Qilin Ransomware Adds “Call Lawyer” Feature to Pressure Victims for Ransoms
The cybercriminal syndicate Qilin, known for its Ransomware-as-a-Service (RaaS) operations, has introduced a new tactic aimed at intensifying pressure on victims—its affiliates can now request legal assistance directly through the group’s internal control panel. This feature, aptly titled “Call Lawyer,” marks a significant upgrade in the platform’s capabilities, which have seen a surge in influence following the decline of major competitors such as LockBit, BlackCat, Everest, BlackLock, and RansomHub.
The update was disclosed by the Israeli cybersecurity firm Cybereason, which reported that legal consultation is now available upon request within the victim portal. The presence of a “lawyer” in negotiations is believed to exert additional psychological pressure on companies, nudging them toward paying higher ransoms to avoid potential legal entanglements.
According to intelligence gathered from darknet forums, Qilin ranked first in April 2025 with 72 successful attacks. Although its activity slightly waned in May with 55 incidents, the group remains among the top three most prolific threat actors of the year, trailing only Cl0p and Akira, and has been implicated in attacks on 304 organizations to date.
Analysts at Qualys attribute Qilin’s ascent to its mature infrastructure, robust affiliate support, aggressive marketing, and technically sophisticated toolkit, which collectively enable it to pursue high-profile targets and demand substantial ransoms.

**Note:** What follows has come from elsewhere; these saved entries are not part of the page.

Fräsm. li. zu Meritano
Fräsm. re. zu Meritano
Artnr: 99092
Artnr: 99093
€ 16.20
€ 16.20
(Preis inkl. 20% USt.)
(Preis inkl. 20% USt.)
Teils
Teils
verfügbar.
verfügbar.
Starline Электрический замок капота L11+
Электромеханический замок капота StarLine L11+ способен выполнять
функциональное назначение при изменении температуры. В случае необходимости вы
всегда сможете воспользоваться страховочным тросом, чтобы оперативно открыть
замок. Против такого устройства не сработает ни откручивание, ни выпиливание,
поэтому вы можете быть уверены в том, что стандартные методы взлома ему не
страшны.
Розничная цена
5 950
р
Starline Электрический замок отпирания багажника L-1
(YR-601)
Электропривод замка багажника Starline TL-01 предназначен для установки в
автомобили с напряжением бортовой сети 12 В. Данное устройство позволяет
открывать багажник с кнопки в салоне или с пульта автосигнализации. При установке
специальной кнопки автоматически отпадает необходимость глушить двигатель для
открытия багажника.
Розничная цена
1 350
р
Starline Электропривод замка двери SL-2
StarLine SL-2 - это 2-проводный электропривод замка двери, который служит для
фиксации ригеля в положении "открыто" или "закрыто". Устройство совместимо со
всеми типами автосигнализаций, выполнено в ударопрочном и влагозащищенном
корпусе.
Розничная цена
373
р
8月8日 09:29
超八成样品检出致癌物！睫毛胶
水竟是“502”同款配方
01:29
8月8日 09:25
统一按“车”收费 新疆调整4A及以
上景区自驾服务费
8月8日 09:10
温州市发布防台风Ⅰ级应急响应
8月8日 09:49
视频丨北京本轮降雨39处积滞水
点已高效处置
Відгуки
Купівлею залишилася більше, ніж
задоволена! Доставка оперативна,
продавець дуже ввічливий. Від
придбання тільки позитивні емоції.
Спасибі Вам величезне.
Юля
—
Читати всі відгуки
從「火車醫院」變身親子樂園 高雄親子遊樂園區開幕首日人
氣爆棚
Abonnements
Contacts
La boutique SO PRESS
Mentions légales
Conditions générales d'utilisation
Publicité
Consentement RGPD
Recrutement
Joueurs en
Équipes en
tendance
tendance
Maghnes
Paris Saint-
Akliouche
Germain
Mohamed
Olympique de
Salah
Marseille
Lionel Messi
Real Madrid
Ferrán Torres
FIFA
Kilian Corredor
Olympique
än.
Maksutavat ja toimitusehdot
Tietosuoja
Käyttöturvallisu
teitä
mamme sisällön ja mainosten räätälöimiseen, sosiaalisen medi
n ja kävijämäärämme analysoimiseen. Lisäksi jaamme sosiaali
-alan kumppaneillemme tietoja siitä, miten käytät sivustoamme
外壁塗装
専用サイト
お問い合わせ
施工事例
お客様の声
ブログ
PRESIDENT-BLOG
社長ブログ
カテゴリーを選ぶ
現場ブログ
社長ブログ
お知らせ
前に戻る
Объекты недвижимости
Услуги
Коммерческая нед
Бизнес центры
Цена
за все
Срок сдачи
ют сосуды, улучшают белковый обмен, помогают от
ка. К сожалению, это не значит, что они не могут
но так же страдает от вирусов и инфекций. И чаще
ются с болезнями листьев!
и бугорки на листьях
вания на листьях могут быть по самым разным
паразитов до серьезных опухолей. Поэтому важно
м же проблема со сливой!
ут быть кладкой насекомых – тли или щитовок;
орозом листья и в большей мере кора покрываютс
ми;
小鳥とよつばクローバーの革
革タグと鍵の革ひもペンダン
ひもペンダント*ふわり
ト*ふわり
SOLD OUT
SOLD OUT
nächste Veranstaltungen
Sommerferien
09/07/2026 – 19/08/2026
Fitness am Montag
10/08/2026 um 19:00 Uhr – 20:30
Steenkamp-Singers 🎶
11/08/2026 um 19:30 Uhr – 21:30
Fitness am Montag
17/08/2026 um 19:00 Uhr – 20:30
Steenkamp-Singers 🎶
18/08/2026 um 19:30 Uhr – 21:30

Notably, some former members of the now-defunct RansomHub collective are believed to have joined Qilin, further fueling its operational momentum.
Qilin’s technical arsenal includes ransomware strains developed in Rust and C, stealthy loaders capable of bypassing security systems, network propagation tools, log erasers, and even embedded modules for automating negotiation processes. In addition to malware, its affiliates have access to vast data storage (measured in petabytes), DDoS capabilities, spam delivery services, and mass messaging functions targeting corporate emails and phone numbers—transforming Qilin into a comprehensive cybercrime-as-a-service platform.
Alongside legal support, the affiliate interface now also boasts a dedicated team of journalists and expanded options for launching DDoS campaigns, underscoring Qilin’s ambition to evolve into a full-spectrum threat ecosystem far beyond conventional extortion.
Meanwhile, cybersecurity firm Intrinsec reported that a member of rival group Rhysida has begun deploying Eye Pyramid C2, an open-source command-and-control utility used to maintain access to compromised systems and deploy additional payloads. This same tool had previously been leveraged by RansomHub operatives in the final quarter of 2024.
These developments illustrate a sobering evolution: cybercrime is shedding its chaotic and opportunistic nature, transforming instead into a structured enterprise—where encryption, intimidation, and legal theatrics are bundled into one calculated service offering.